-- DESCRIPTION OF THE TASK --
If a line holds the word "public", copy it from the entries.

-- SOURCE INFORMATION --
※ ※ ※

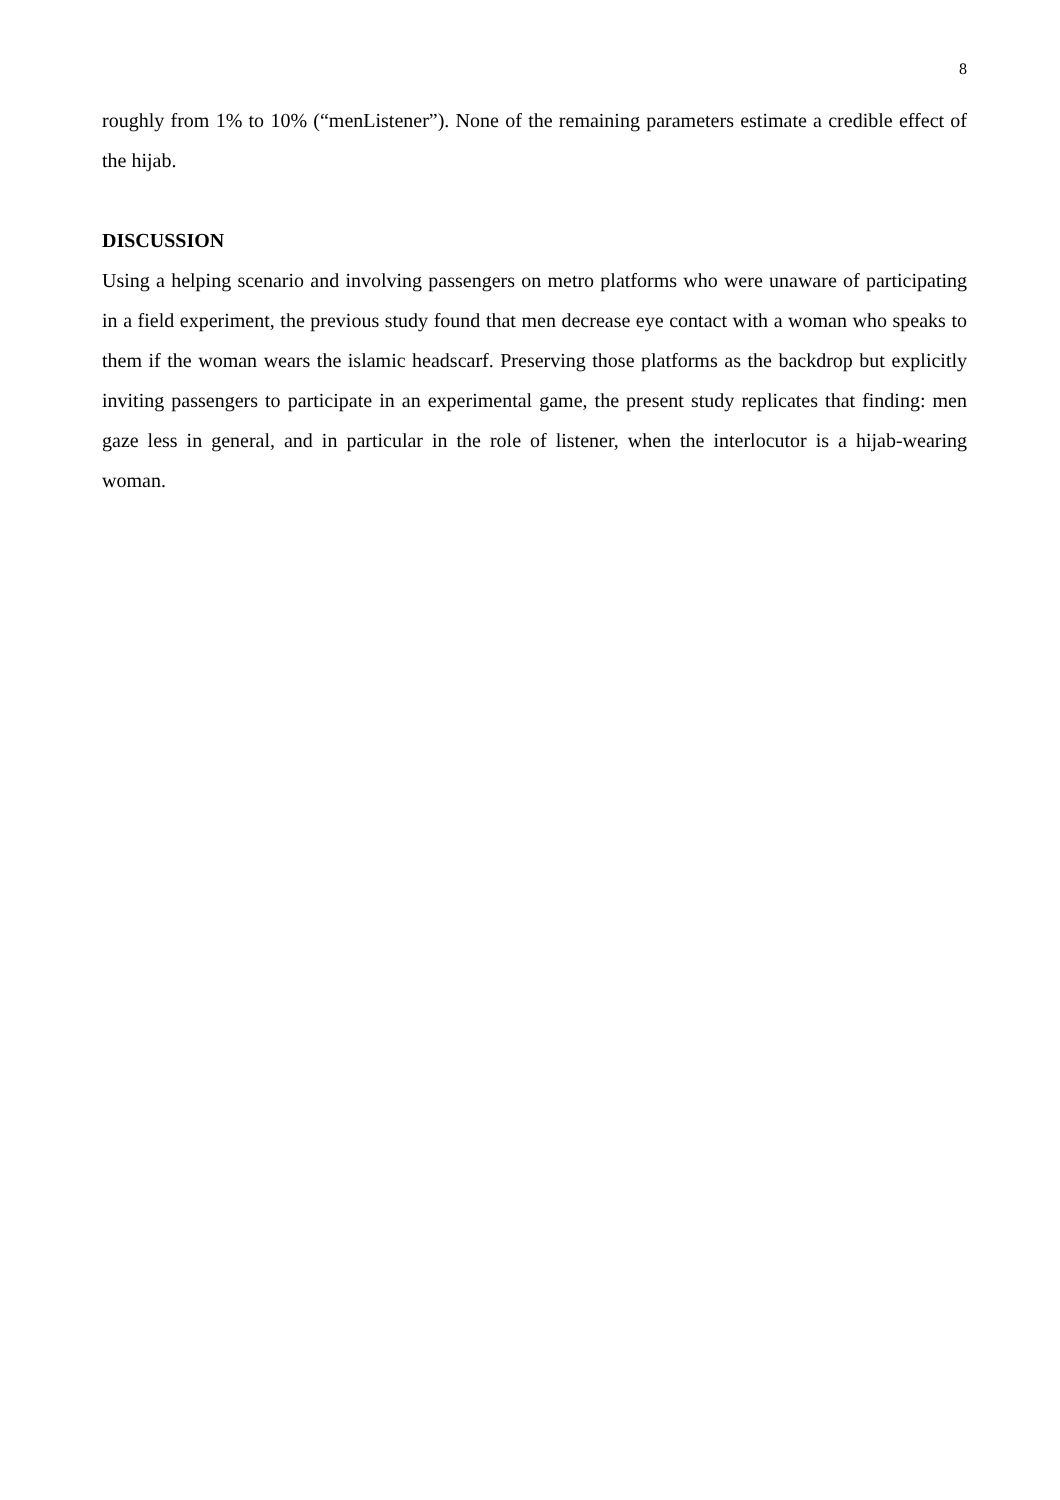8
roughly from 1% to 10% (“menListener”). None of the remaining parameters estimate a credible effect of the hijab.
DISCUSSION
Using a helping scenario and involving passengers on metro platforms who were unaware of participating in a field experiment, the previous study found that men decrease eye contact with a woman who speaks to them if the woman wears the islamic headscarf. Preserving those platforms as the backdrop but explicitly inviting passengers to participate in an experimental game, the present study replicates that finding: men gaze less in general, and in particular in the role of listener, when the interlocutor is a hijab-wearing woman.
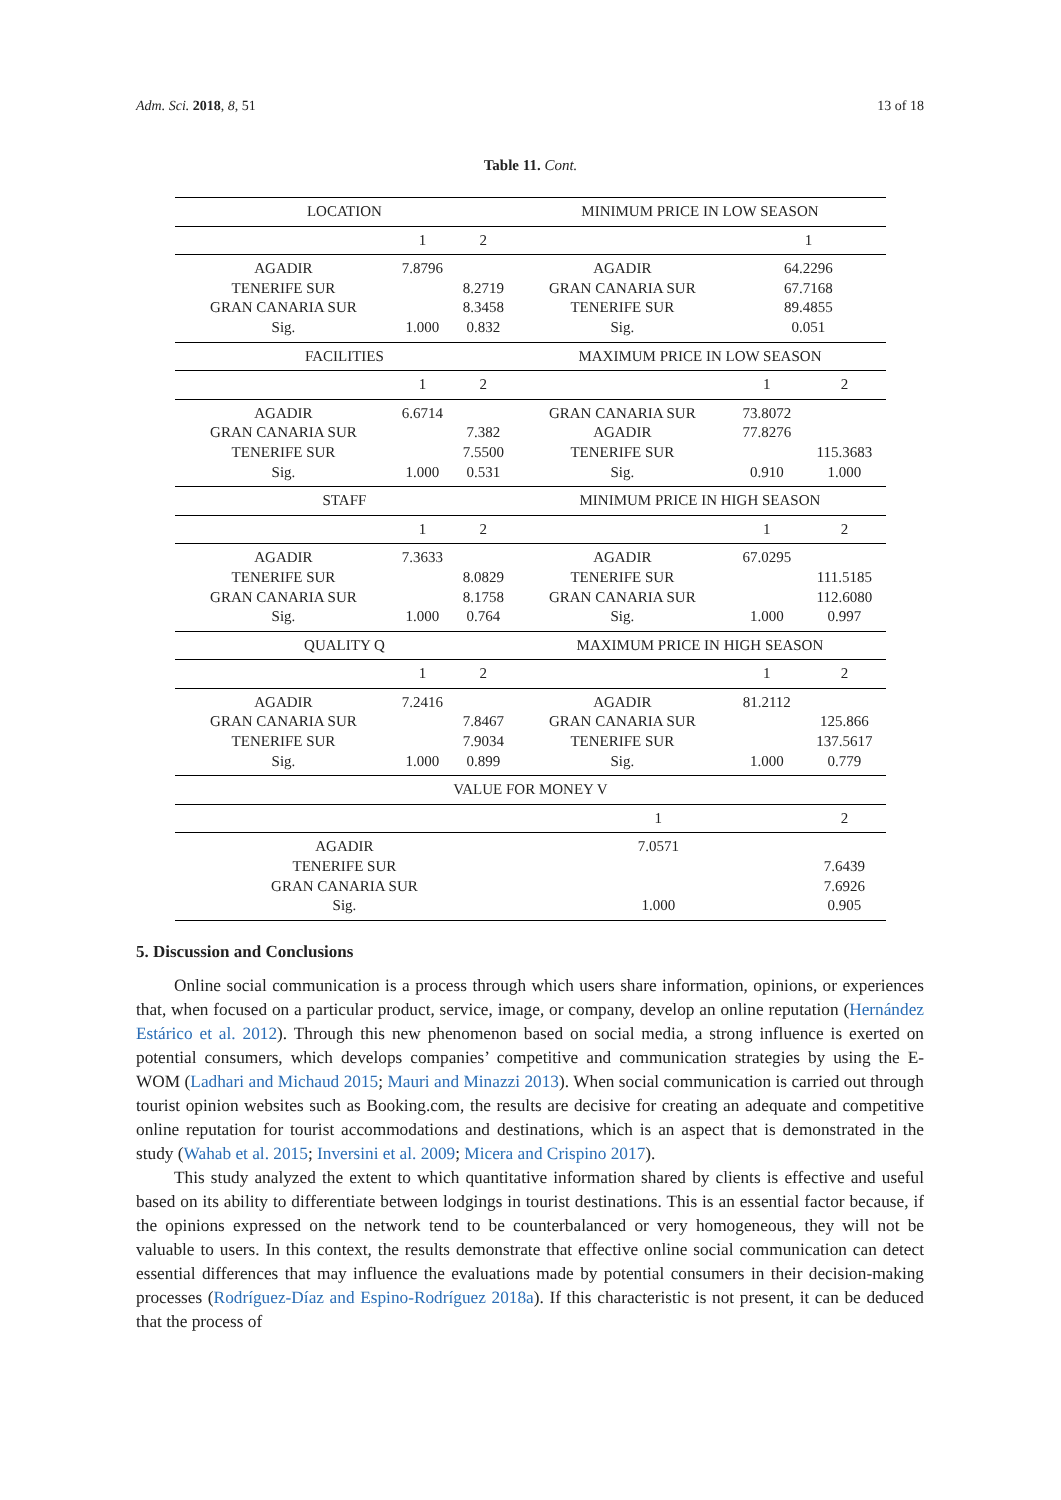Adm. Sci. 2018, 8, 51 13 of 18
Table 11. Cont.
| LOCATION | | | MINIMUM PRICE IN LOW SEASON | | |
| | 1 | 2 | | 1 | |
| AGADIR | 7.8796 | | AGADIR | 64.2296 | |
| TENERIFE SUR | | 8.2719 | GRAN CANARIA SUR | 67.7168 | |
| GRAN CANARIA SUR | | 8.3458 | TENERIFE SUR | 89.4855 | |
| Sig. | 1.000 | 0.832 | Sig. | 0.051 | |
| FACILITIES | | | MAXIMUM PRICE IN LOW SEASON | | |
| | 1 | 2 | | 1 | 2 |
| AGADIR | 6.6714 | | GRAN CANARIA SUR | 73.8072 | |
| GRAN CANARIA SUR | | 7.382 | AGADIR | 77.8276 | |
| TENERIFE SUR | | 7.5500 | TENERIFE SUR | | 115.3683 |
| Sig. | 1.000 | 0.531 | Sig. | 0.910 | 1.000 |
| STAFF | | | MINIMUM PRICE IN HIGH SEASON | | |
| | 1 | 2 | | 1 | 2 |
| AGADIR | 7.3633 | | AGADIR | 67.0295 | |
| TENERIFE SUR | | 8.0829 | TENERIFE SUR | | 111.5185 |
| GRAN CANARIA SUR | | 8.1758 | GRAN CANARIA SUR | | 112.6080 |
| Sig. | 1.000 | 0.764 | Sig. | 1.000 | 0.997 |
| QUALITY Q | | | MAXIMUM PRICE IN HIGH SEASON | | |
| | 1 | 2 | | 1 | 2 |
| AGADIR | 7.2416 | | AGADIR | 81.2112 | |
| GRAN CANARIA SUR | | 7.8467 | GRAN CANARIA SUR | | 125.866 |
| TENERIFE SUR | | 7.9034 | TENERIFE SUR | | 137.5617 |
| Sig. | 1.000 | 0.899 | Sig. | 1.000 | 0.779 |
| VALUE FOR MONEY V | | | | | |
| | | | 1 | | 2 |
| AGADIR | | | 7.0571 | | |
| TENERIFE SUR | | | | | 7.6439 |
| GRAN CANARIA SUR | | | | | 7.6926 |
| Sig. | | | 1.000 | | 0.905 |
5. Discussion and Conclusions
Online social communication is a process through which users share information, opinions, or experiences that, when focused on a particular product, service, image, or company, develop an online reputation (Hernández Estárico et al. 2012). Through this new phenomenon based on social media, a strong influence is exerted on potential consumers, which develops companies’ competitive and communication strategies by using the E-WOM (Ladhari and Michaud 2015; Mauri and Minazzi 2013). When social communication is carried out through tourist opinion websites such as Booking.com, the results are decisive for creating an adequate and competitive online reputation for tourist accommodations and destinations, which is an aspect that is demonstrated in the study (Wahab et al. 2015; Inversini et al. 2009; Micera and Crispino 2017).
This study analyzed the extent to which quantitative information shared by clients is effective and useful based on its ability to differentiate between lodgings in tourist destinations. This is an essential factor because, if the opinions expressed on the network tend to be counterbalanced or very homogeneous, they will not be valuable to users. In this context, the results demonstrate that effective online social communication can detect essential differences that may influence the evaluations made by potential consumers in their decision-making processes (Rodríguez-Díaz and Espino-Rodríguez 2018a). If this characteristic is not present, it can be deduced that the process of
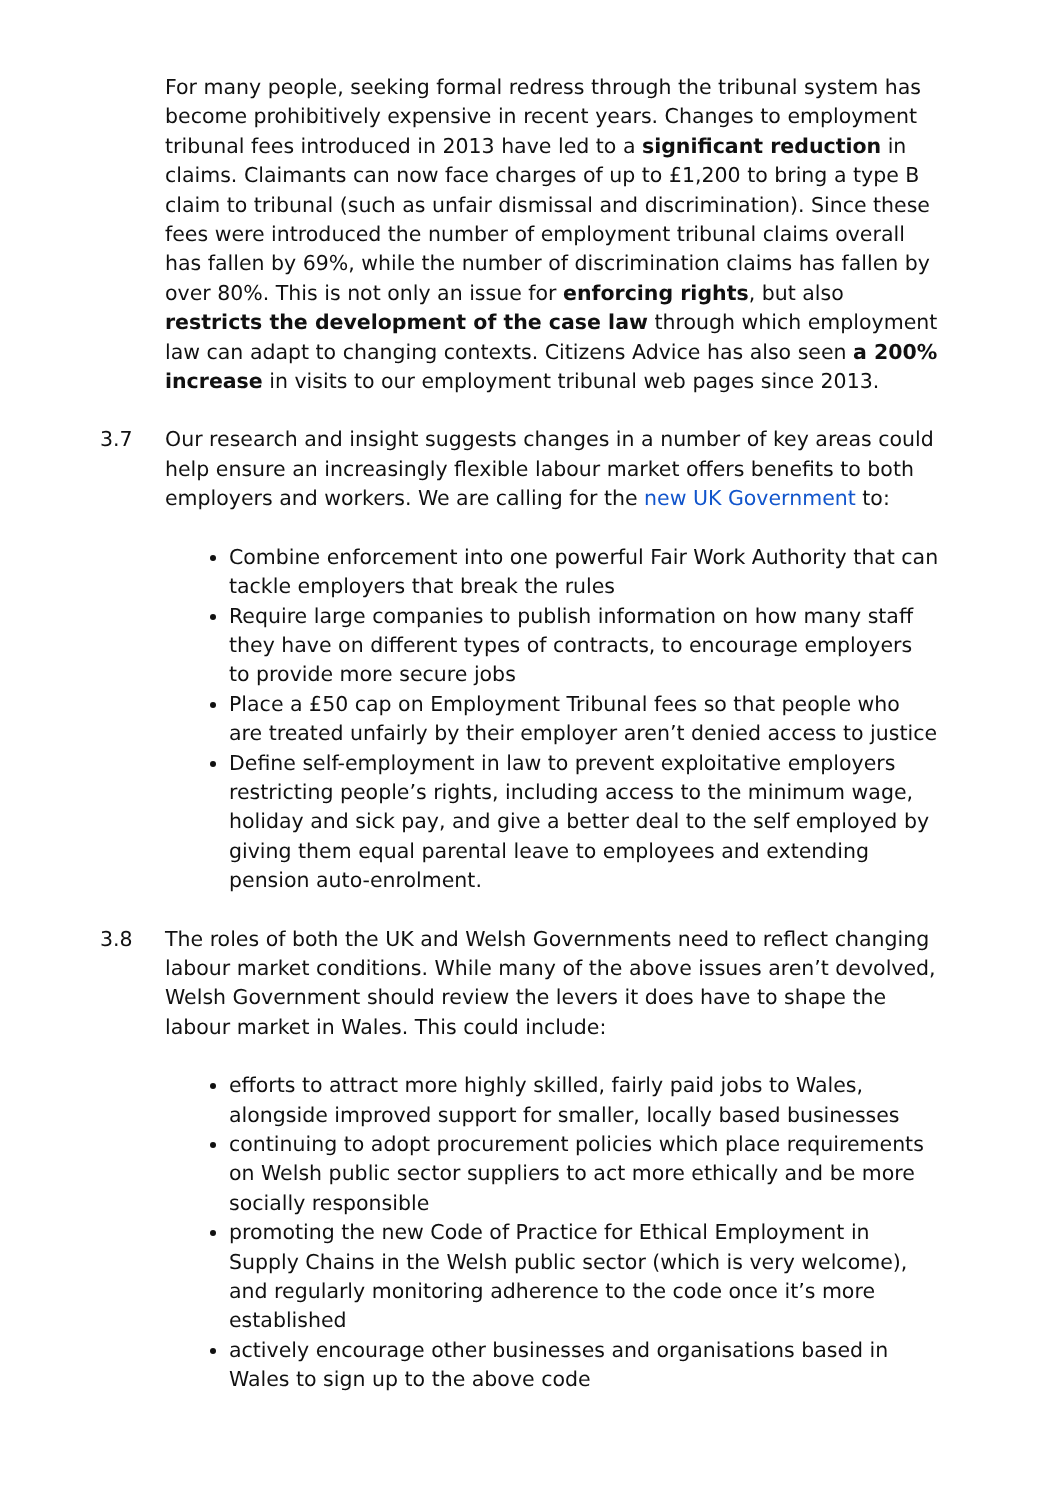For many people, seeking formal redress through the tribunal system has become prohibitively expensive in recent years. Changes to employment tribunal fees introduced in 2013 have led to a significant reduction in claims. Claimants can now face charges of up to £1,200 to bring a type B claim to tribunal (such as unfair dismissal and discrimination). Since these fees were introduced the number of employment tribunal claims overall has fallen by 69%, while the number of discrimination claims has fallen by over 80%. This is not only an issue for enforcing rights, but also restricts the development of the case law through which employment law can adapt to changing contexts. Citizens Advice has also seen a 200% increase in visits to our employment tribunal web pages since 2013.
3.7 Our research and insight suggests changes in a number of key areas could help ensure an increasingly flexible labour market offers benefits to both employers and workers. We are calling for the new UK Government to:
Combine enforcement into one powerful Fair Work Authority that can tackle employers that break the rules
Require large companies to publish information on how many staff they have on different types of contracts, to encourage employers to provide more secure jobs
Place a £50 cap on Employment Tribunal fees so that people who are treated unfairly by their employer aren’t denied access to justice
Define self-employment in law to prevent exploitative employers restricting people’s rights, including access to the minimum wage, holiday and sick pay, and give a better deal to the self employed by giving them equal parental leave to employees and extending pension auto-enrolment.
3.8 The roles of both the UK and Welsh Governments need to reflect changing labour market conditions. While many of the above issues aren’t devolved, Welsh Government should review the levers it does have to shape the labour market in Wales. This could include:
efforts to attract more highly skilled, fairly paid jobs to Wales, alongside improved support for smaller, locally based businesses
continuing to adopt procurement policies which place requirements on Welsh public sector suppliers to act more ethically and be more socially responsible
promoting the new Code of Practice for Ethical Employment in Supply Chains in the Welsh public sector (which is very welcome), and regularly monitoring adherence to the code once it’s more established
actively encourage other businesses and organisations based in Wales to sign up to the above code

※ ※ ※

-- OUTPUT OF THE EXERCISE --
continuing to adopt procurement policies which place requirements on Welsh public sector suppliers to act more ethically and be more socially responsible
promoting the new Code of Practice for Ethical Employment in Supply Chains in the Welsh public sector (which is very welcome), and regularly monitoring adherence to the code once it’s more established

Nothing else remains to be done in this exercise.